Colwell's painting, which was retrieved by the artist on May 29th, was a study in black and white with selected color called "The Abuse." The painting shows two soldiers abusing three naked Iraqi prisoners, while a third soldier takes another prisoner into the room. Placed in the front windoonw, Colwell's work was priced at $2000. Owner Lori Haigh of the gallery Capobianco (Haigh's maiden name) reported to local press she began to receive abuse the week of May 17 in the form of phone calls, objects thrown at the front of the gallery, and garbage left at its entrance. The calls included death threats and implications that her two children could potentially be harmed, and a man who came into the gallery and spat on her. Haigh also filed a report to police saying she was assaulted at the gallery's entrance during daytime hours on May 27th.
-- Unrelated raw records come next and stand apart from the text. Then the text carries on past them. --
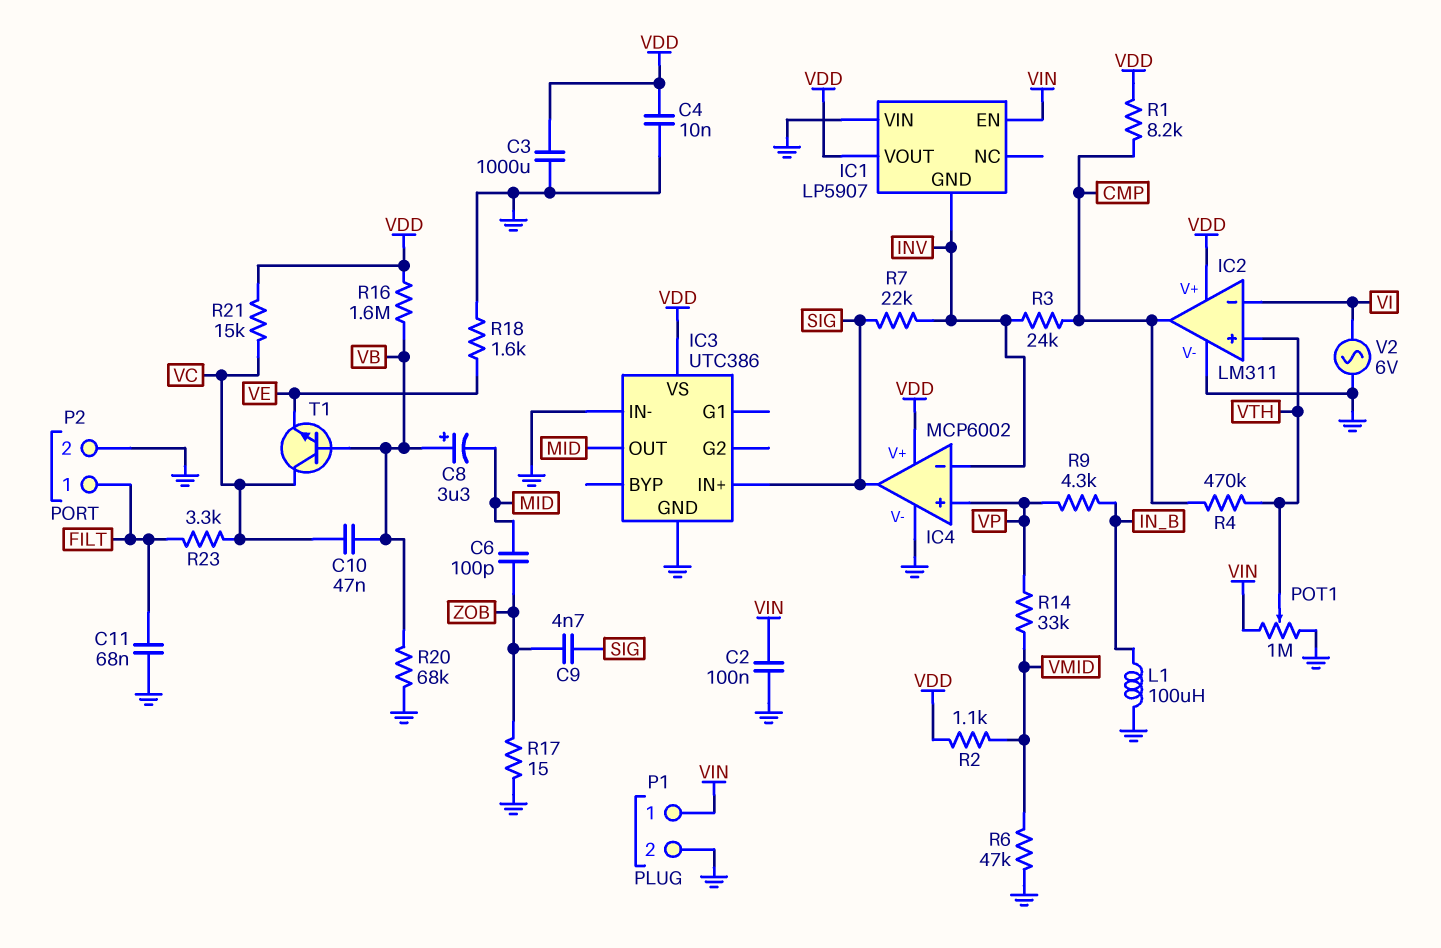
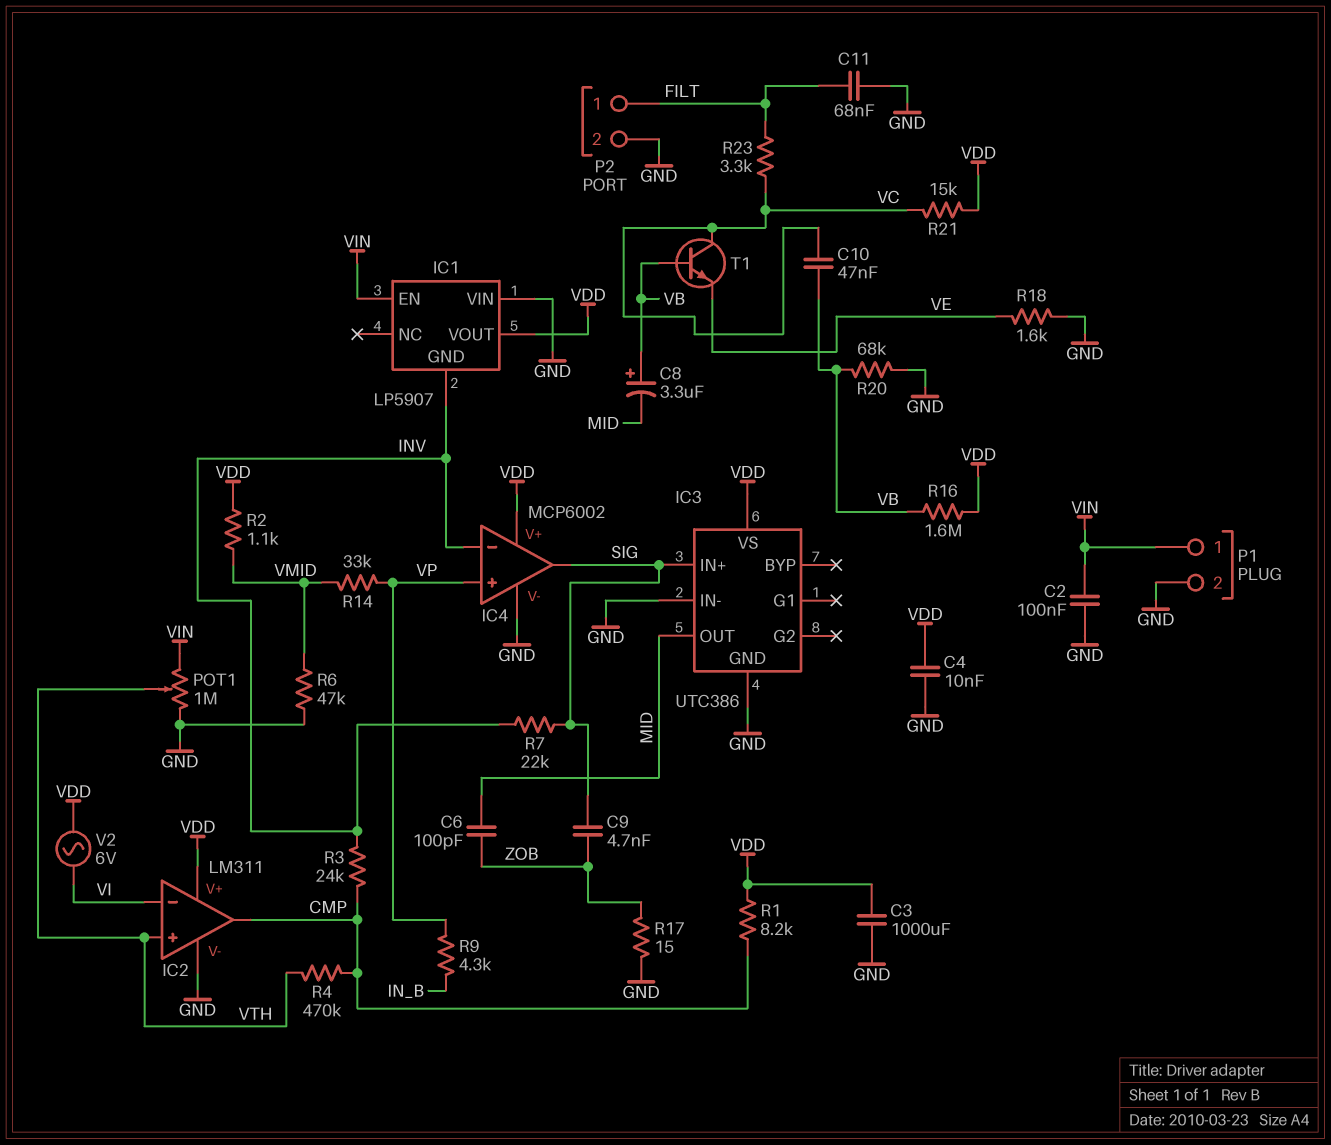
L1: 100uH (GND, IN_B) -> none
V2: AC 6V (GND, VI) -> AC 6V (VDD, VI)

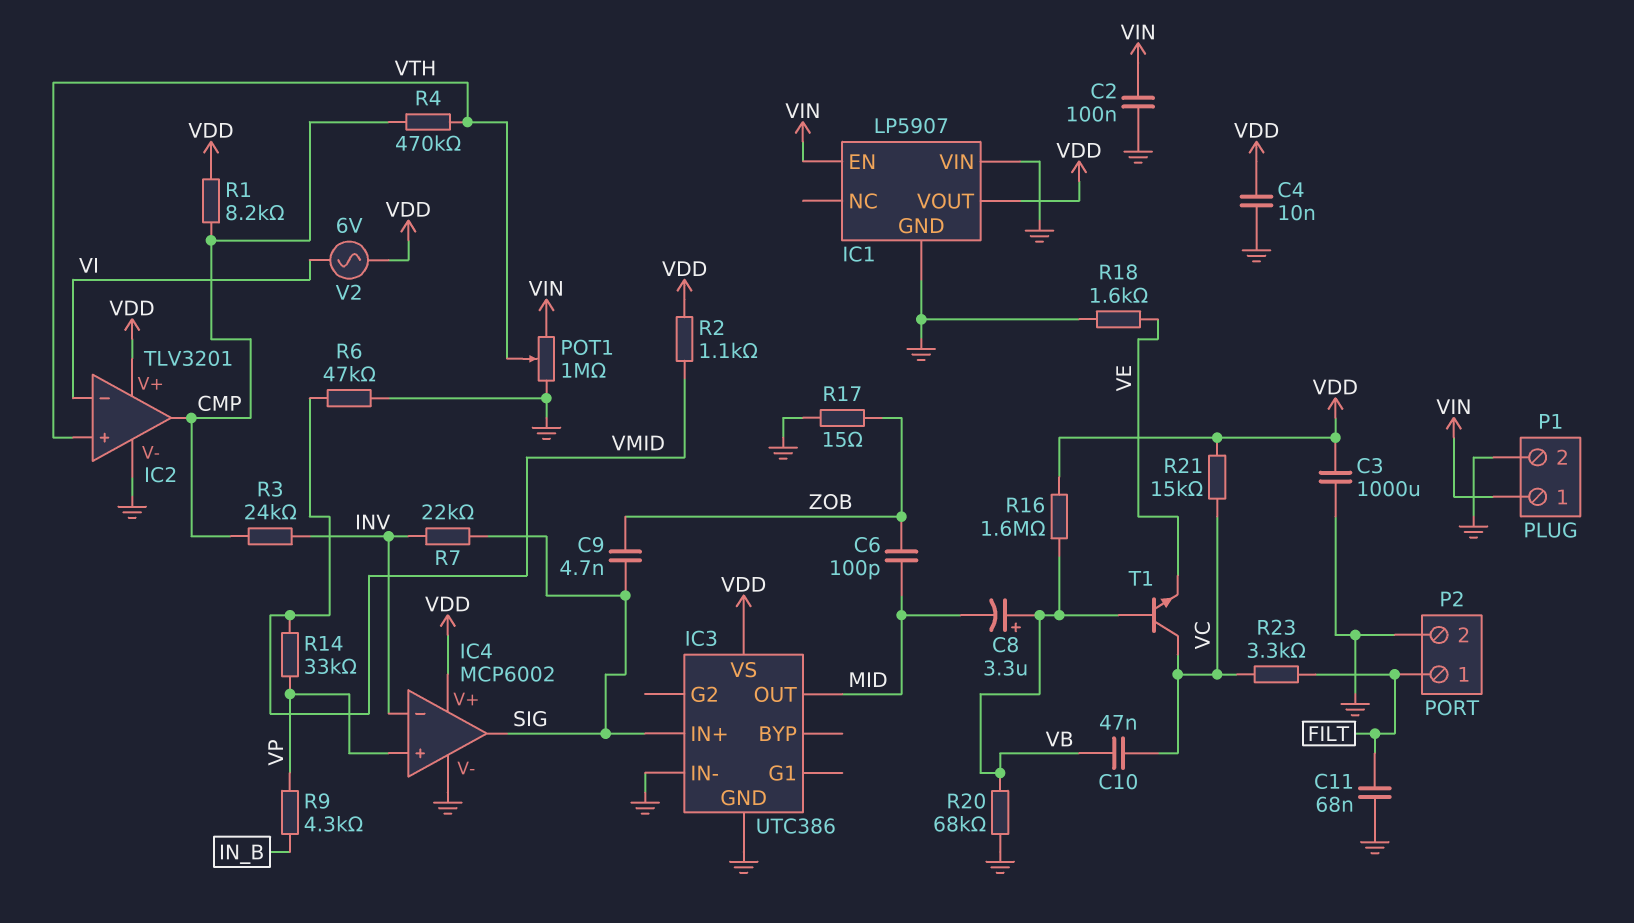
IC1 pin GND: INV -> GND
IC2: LM311 -> TLV3201

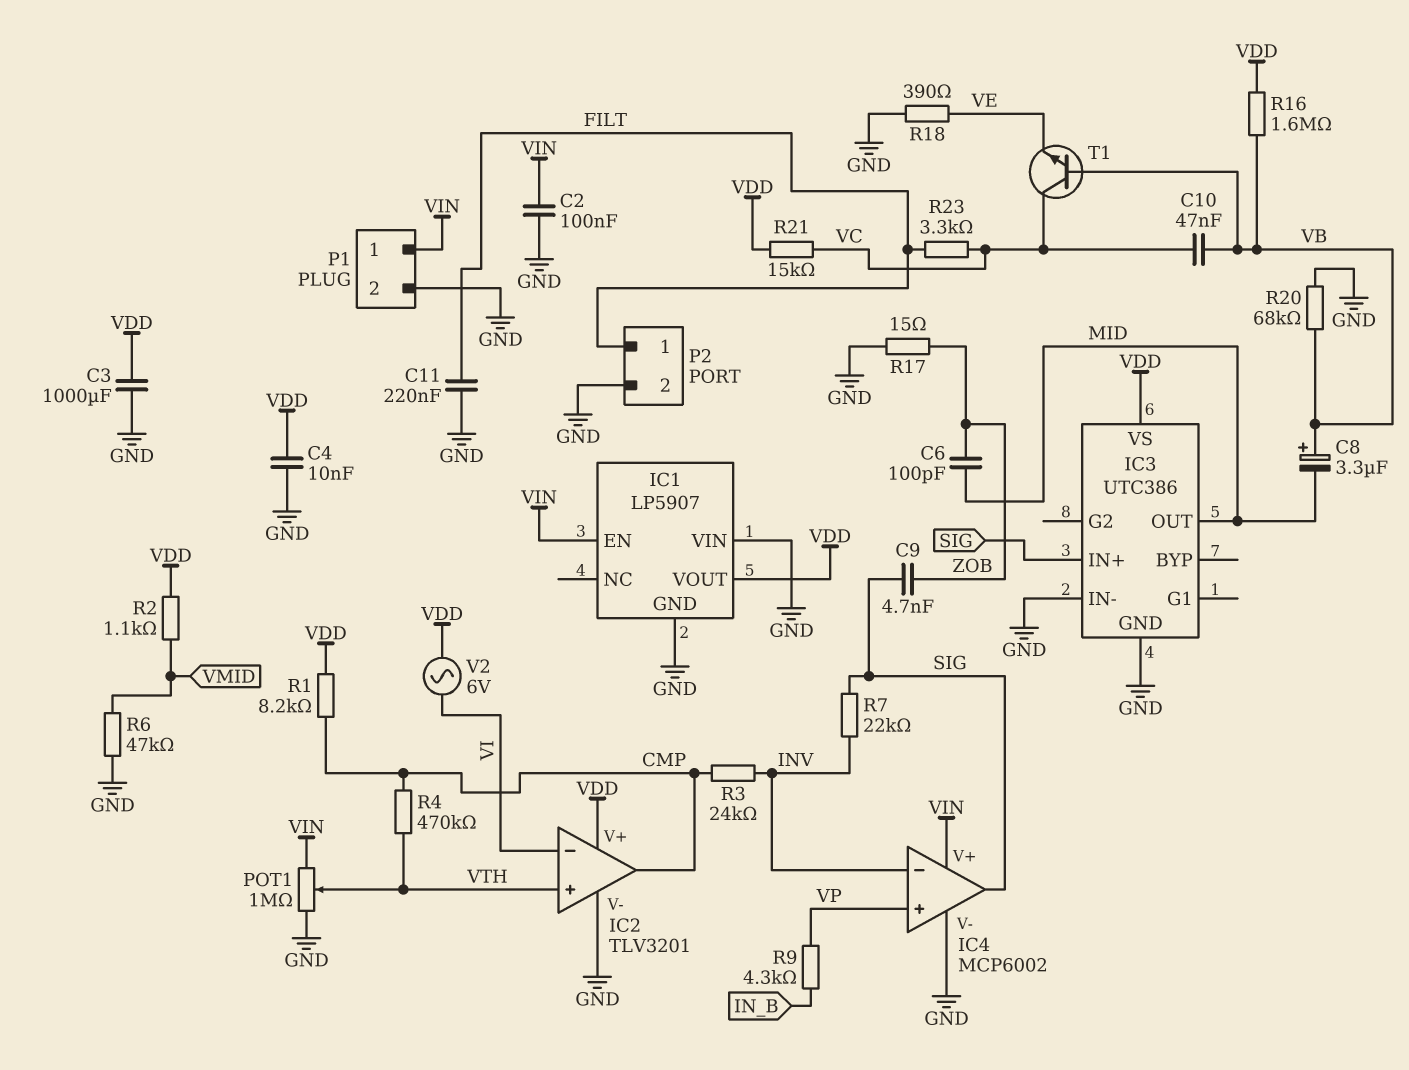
C11: 68nF (FILT, GND) -> 220nF (FILT, GND)
IC4 pin V+: VDD -> VIN
R14: 33k (VMID, VP) -> none
R18: 1.6k (GND, VE) -> 390 (GND, VE)

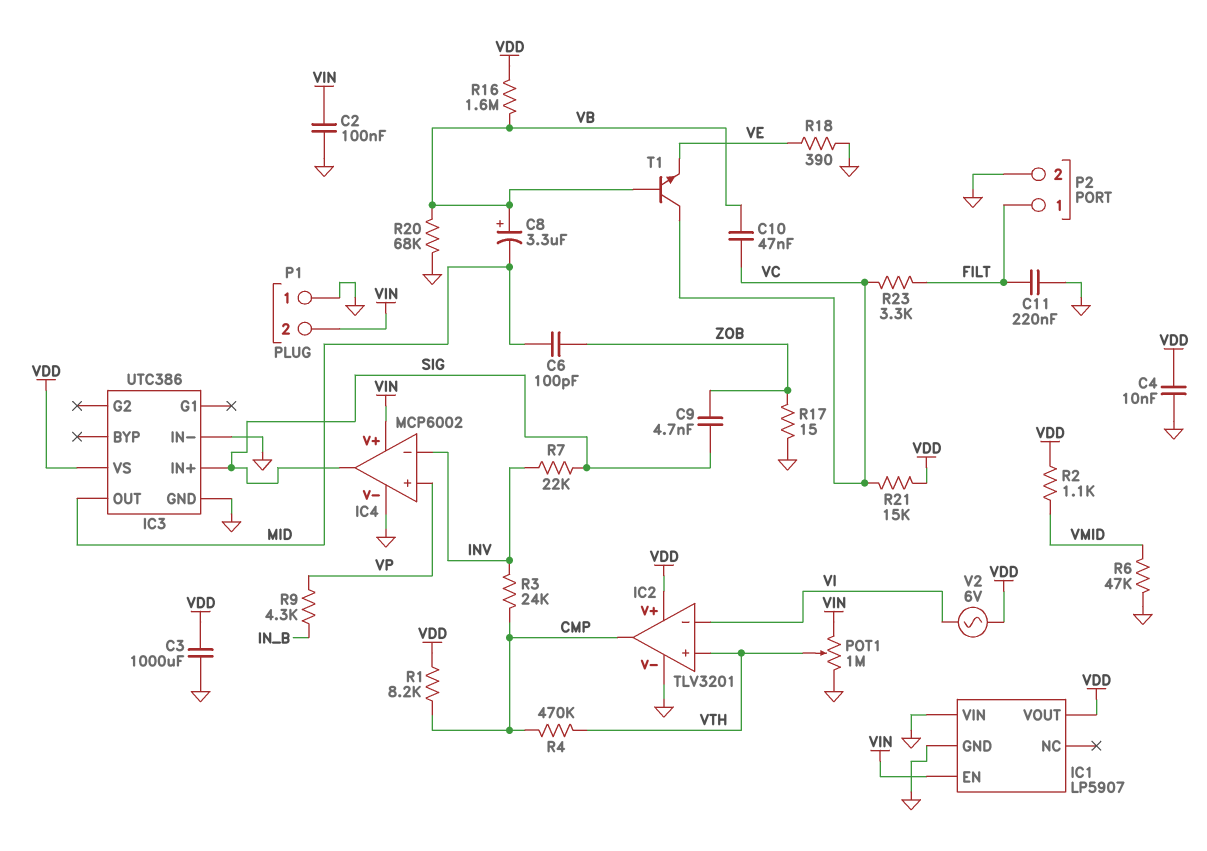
P1 pin 1: VIN -> GND
P1 pin 2: GND -> VIN

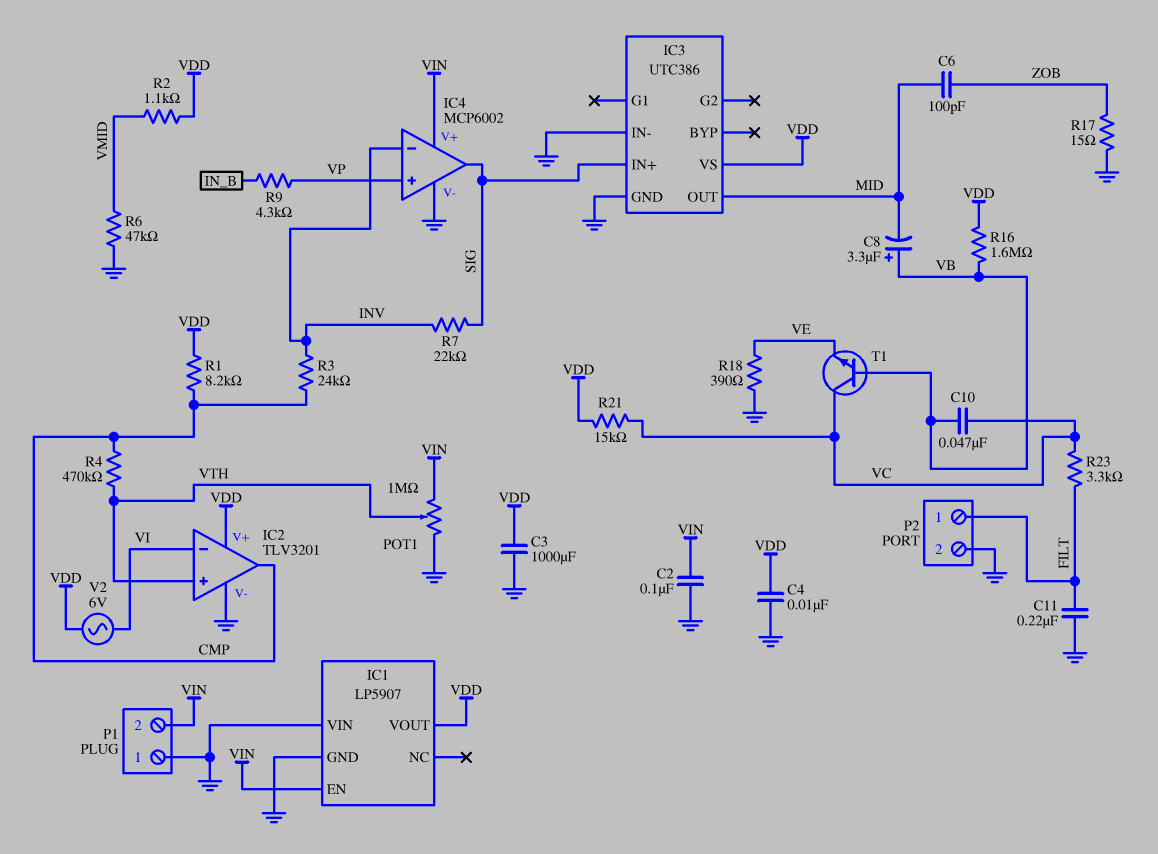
C9: 4.7nF (SIG, ZOB) -> none
R20: 68k (GND, VB) -> none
Haigh moved the painting from her front window upon a police recommendation, and finally discontinued her gallery's regular hours on May 25, although she continued to visit as business required and had a one-day showing in early June featuring the work from KRK Ryden that was supposed to appear in her gallery that whole month. The closure brought with it an outpouring of sympathy from the San Francisco arts community and local activists, including a resolution before the city board of supervisors condemning the action. In a twist of irony, some artists in Bay Area media praised the 39-year-old Haigh as someone who lacked any overt political agenda when it came to showing art in her gallery, which opened in 2003
Complicating matters, beginning the week of June 1
Circa Art Magazine, the on-line Bay Area columnist Hank Donat and the conservative watchdog of the San Francisco Chronicle, ChronWatch, all ran pieces that indicted the potential accuracy of the press coverage surrounding Haigh's troubles. These reports questioned the naiveté of hanging such overtly political art and not expecting some form of reaction to it, noted that Haigh had received $1.2 million in 2002 to settle accusations regarding abuse from a Catholic Priest, and stated that in 1994 the gallery owner had been sued by the boss of the company where she worked as an office manager for appropriation of funds in the neighborhood of $107,000, a debt she eventually settled. Donat quoted an anonymous police source and an anonymous person who attended the KRK Ryden show as believing the assault claim in particular may have been a hoax.
Neither Haigh or Colwell are speaking to the press, the artist insisting that that painting speaks for itself and asking that the city board resolution not insist on another public display of the painting. The incident itself, like so many others in an election years, has now become buried in a sea of competing agendas and political statements.